I think this test should be repeated with either 16 GB or 24 GB for triple-channel platform. People interested in a few % more, also need more RAM.
Wwhat - Sunday, September 29, 2013 - link
@HerrKaLeun you say who doesn't use more than 8GB? and say you got 16GB for about 70 dollars, but this article covers a lot of extremely highly speced RAM that as stated is quite expensive, and if you bought 8GB for several hundred dollars you aren't going to supplement it with cheap high-latency low speed off-the-shelf stuff obviously.
malphadour - Sunday, September 29, 2013 - link
HerrKaleun you are talking rubbish!! I have an X58 running 6gb ram and I never get anywhere near flooding it. 8GB is more tha ample for 99% of users out there. I recently built a 16gb ram rig for one of our engineers because he demanded it. To prove a point I benchmarked all our software (which includes a juicy construction CAD package) and recorded no more than a 3% performance increase going to 16gb and I put most of that down to going from single channel 8gb stick to dual channel for the 16gb.

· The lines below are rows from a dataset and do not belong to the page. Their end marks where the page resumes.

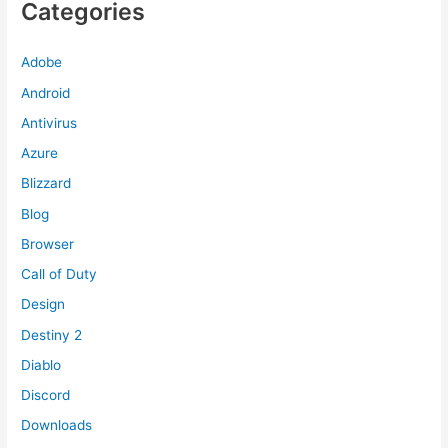
Categories
Adobe
Android
Antivirus
Azure
Blizzard
Blog
Browser
Call of Duty
Design
Destiny 2
Diablo
Discord
Downloads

We tested render times, large drawing copies plus program open and close times with lots every peice of software on the machine running. His argument was the same as yours, and incorrect. Hardware is way ahead of the curve at the moment vs software and it will be a while before the everyday user "needs" more than 8gb.
Wwhat - Monday, September 30, 2013 - link
To be fair, I hear battlefield 4 has as suggested setup at least 8GB.
Like always the more RAM people on average have the more software starts to require.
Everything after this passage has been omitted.